What to work on | All of the data, word for word and free of pictures, is the expected result.

Collected material |
────────
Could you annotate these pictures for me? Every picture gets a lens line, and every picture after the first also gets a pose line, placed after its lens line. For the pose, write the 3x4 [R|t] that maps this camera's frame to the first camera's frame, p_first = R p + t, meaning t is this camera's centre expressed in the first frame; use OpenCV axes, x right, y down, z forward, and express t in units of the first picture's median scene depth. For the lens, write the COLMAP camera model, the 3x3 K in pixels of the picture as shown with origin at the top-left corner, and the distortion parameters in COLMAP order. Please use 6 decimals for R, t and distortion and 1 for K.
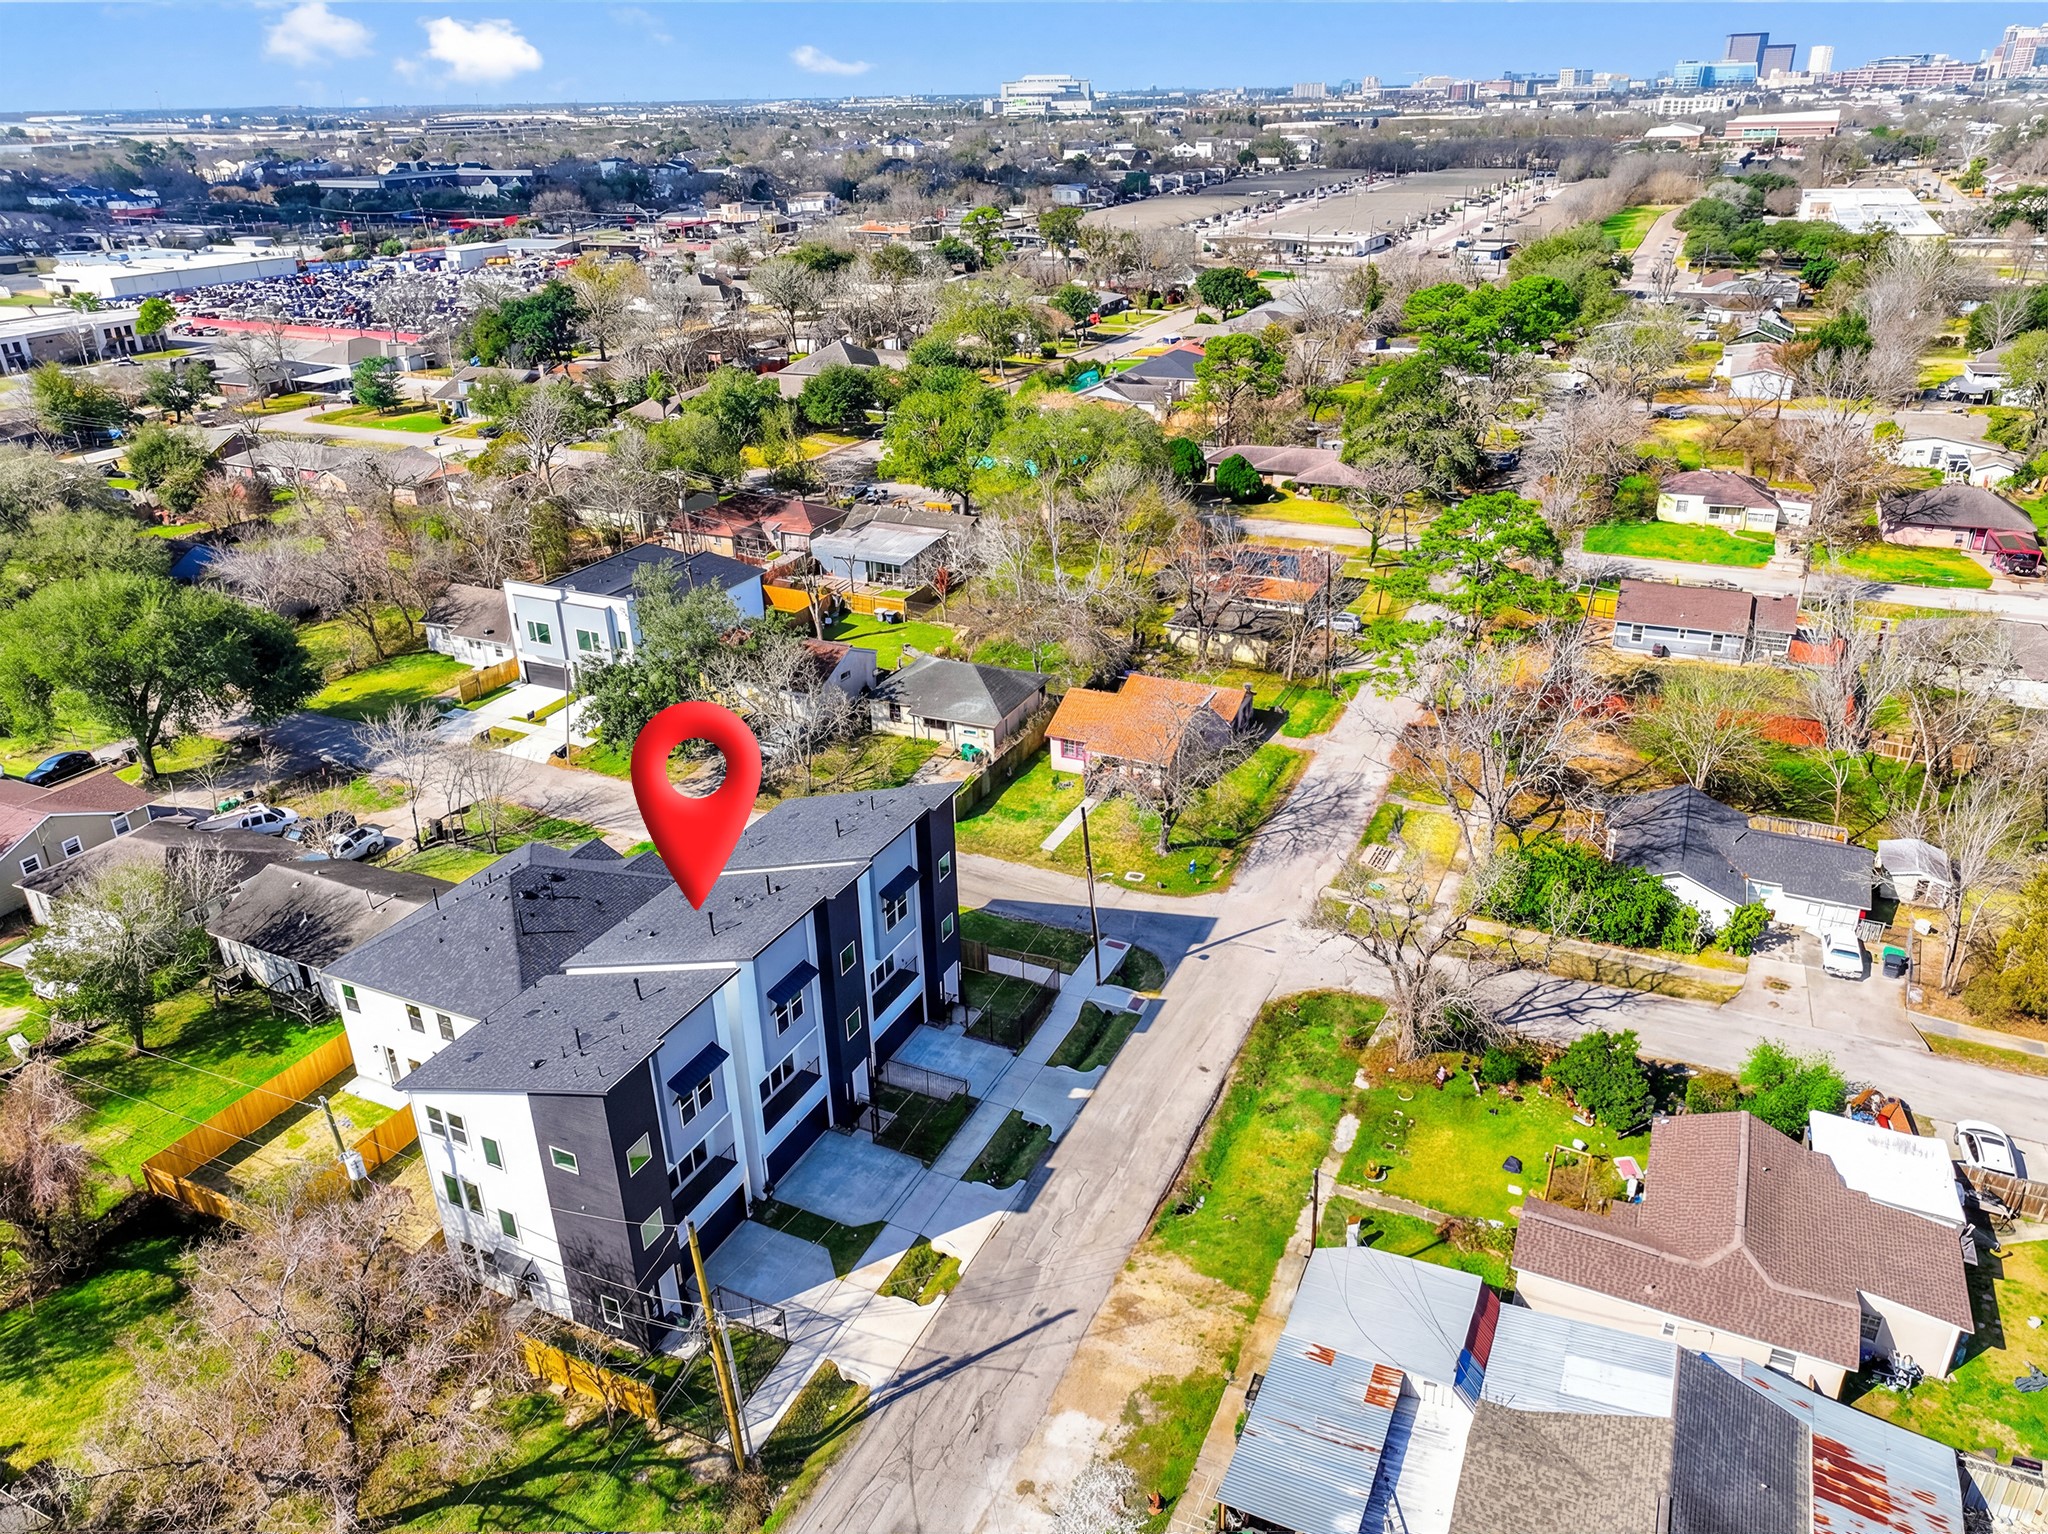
lens RADIAL K [[1459.8, 0, 1024.0], [0, 1459.8, 767.0], [0, 0, 1]] dist [-0.001219, -0.002649]
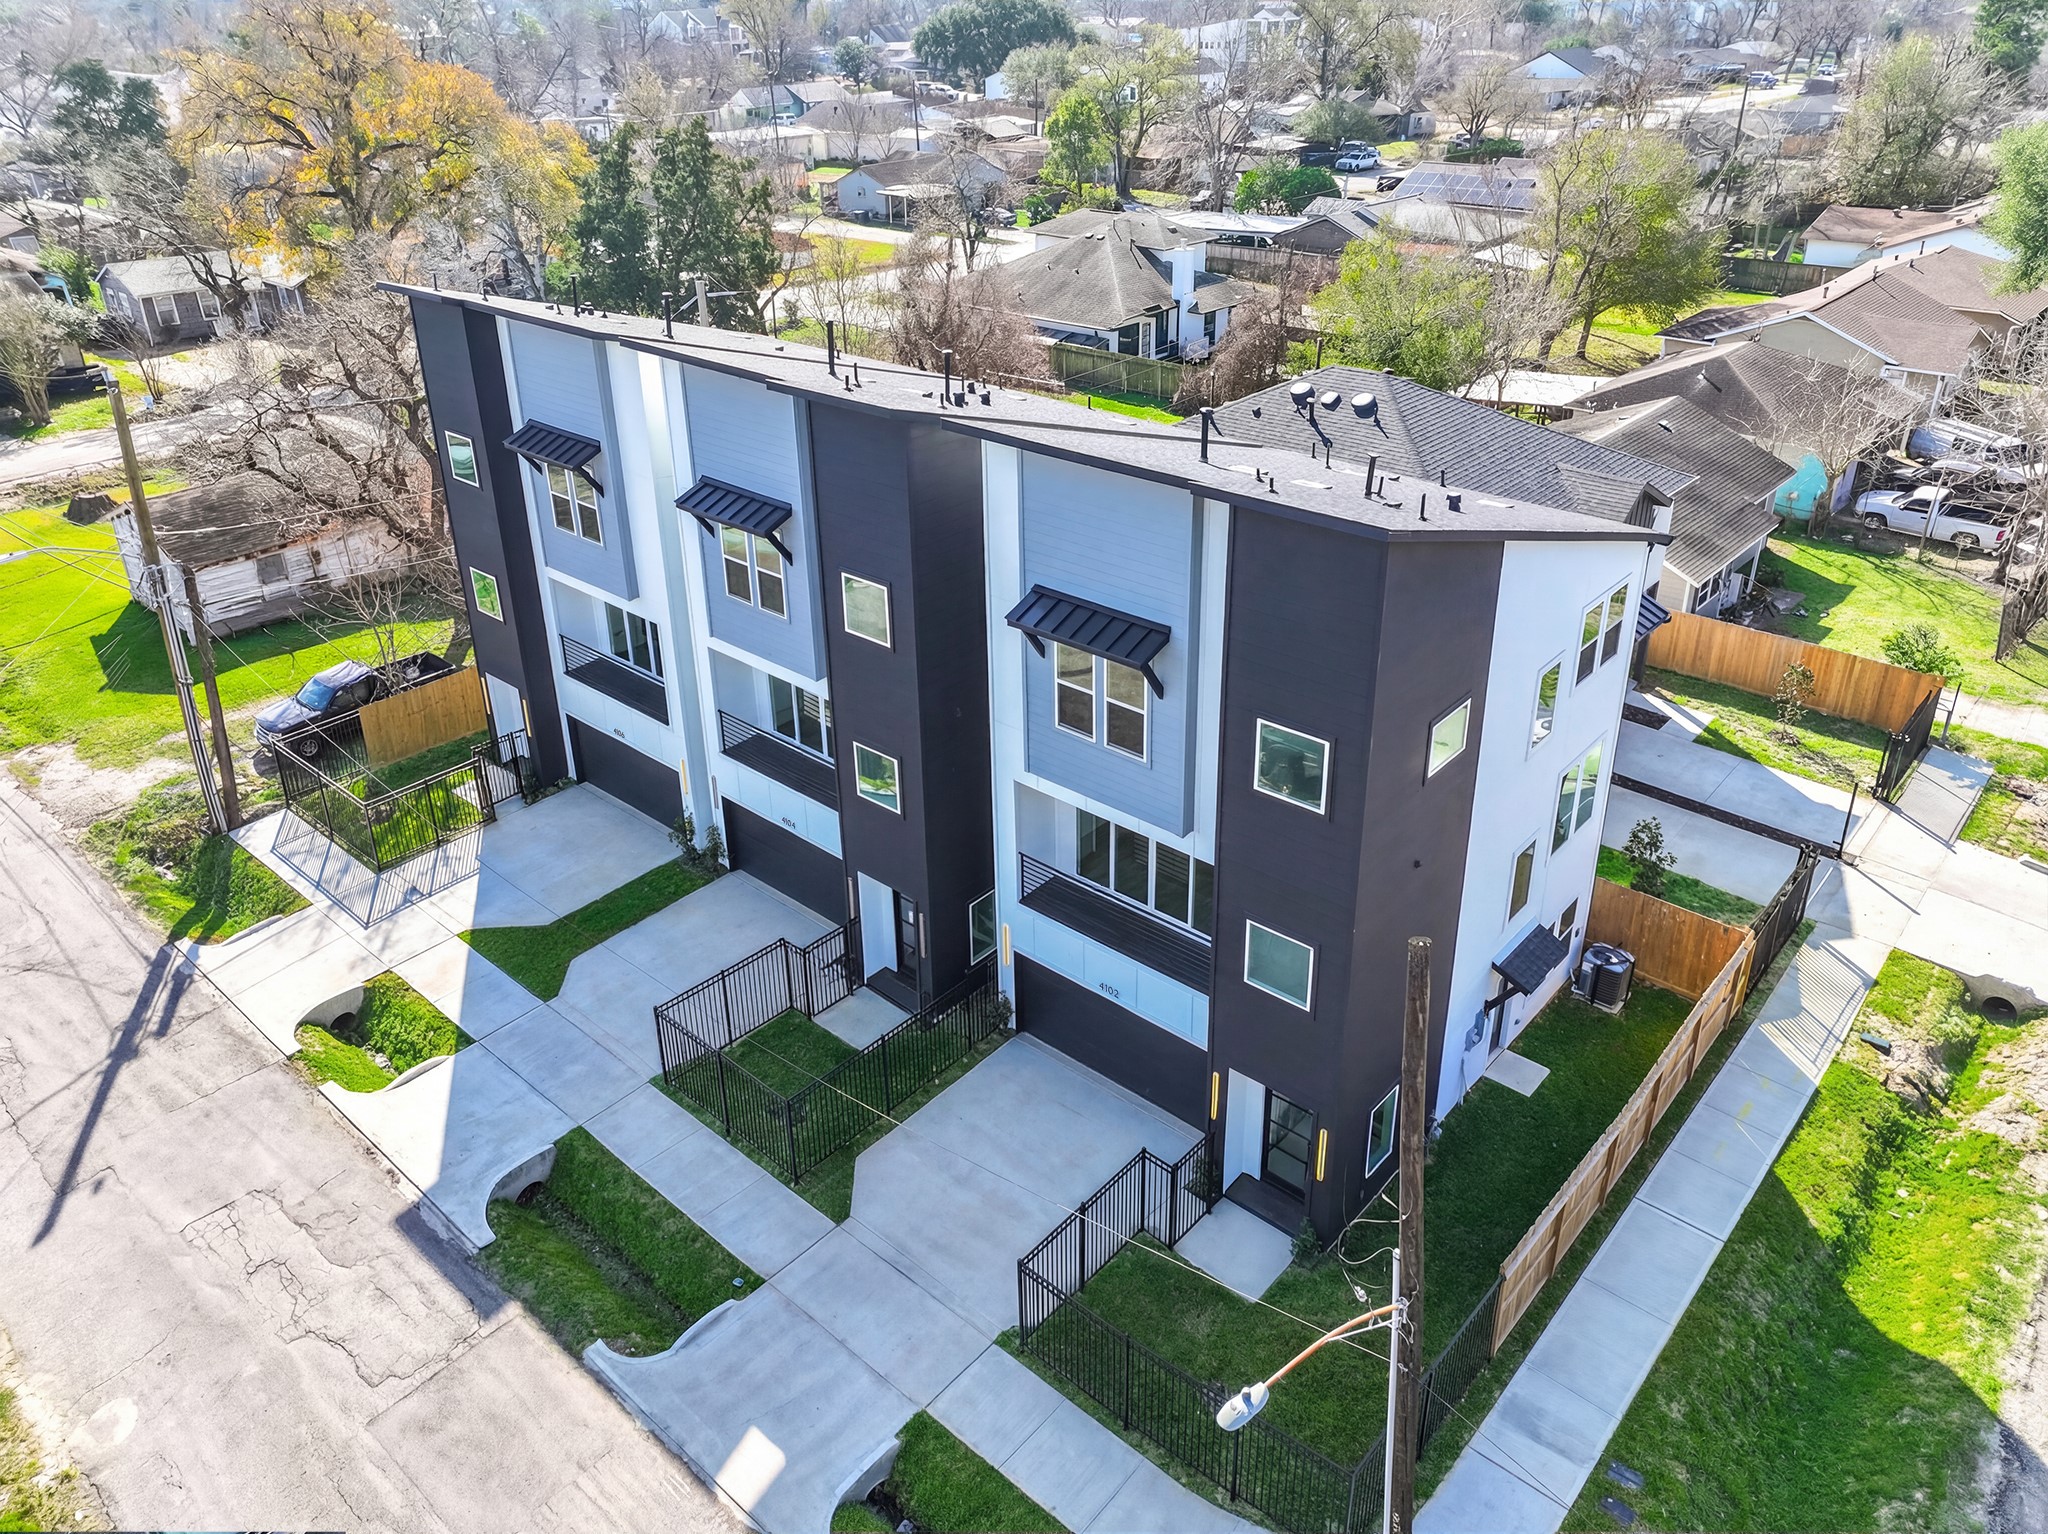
lens RADIAL K [[1459.8, 0, 1024.0], [0, 1459.8, 767.0], [0, 0, 1]] dist [-0.001219, -0.002649]
pose [[-0.280846, 0.483132, -0.829282, 0.195954], [-0.400636, 0.726159, 0.558733, -0.065274], [0.872133, 0.489159, -0.010379, 0.974443]]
────────
Task solution |
Could you annotate these pictures for me? Every picture gets a lens line, and every picture after the first also gets a pose line, placed after its lens line. For the pose, write the 3x4 [R|t] that maps this camera's frame to the first camera's frame, p_first = R p + t, meaning t is this camera's centre expressed in the first frame; use OpenCV axes, x right, y down, z forward, and express t in units of the first picture's median scene depth. For the lens, write the COLMAP camera model, the 3x3 K in pixels of the picture as shown with origin at the top-left corner, and the distortion parameters in COLMAP order. Please use 6 decimals for R, t and distortion and 1 for K.
lens RADIAL K [[1459.8, 0, 1024.0], [0, 1459.8, 767.0], [0, 0, 1]] dist [-0.001219, -0.002649]
lens RADIAL K [[1459.8, 0, 1024.0], [0, 1459.8, 767.0], [0, 0, 1]] dist [-0.001219, -0.002649]
pose [[-0.280846, 0.483132, -0.829282, 0.195954], [-0.400636, 0.726159, 0.558733, -0.065274], [0.872133, 0.489159, -0.010379, 0.974443]]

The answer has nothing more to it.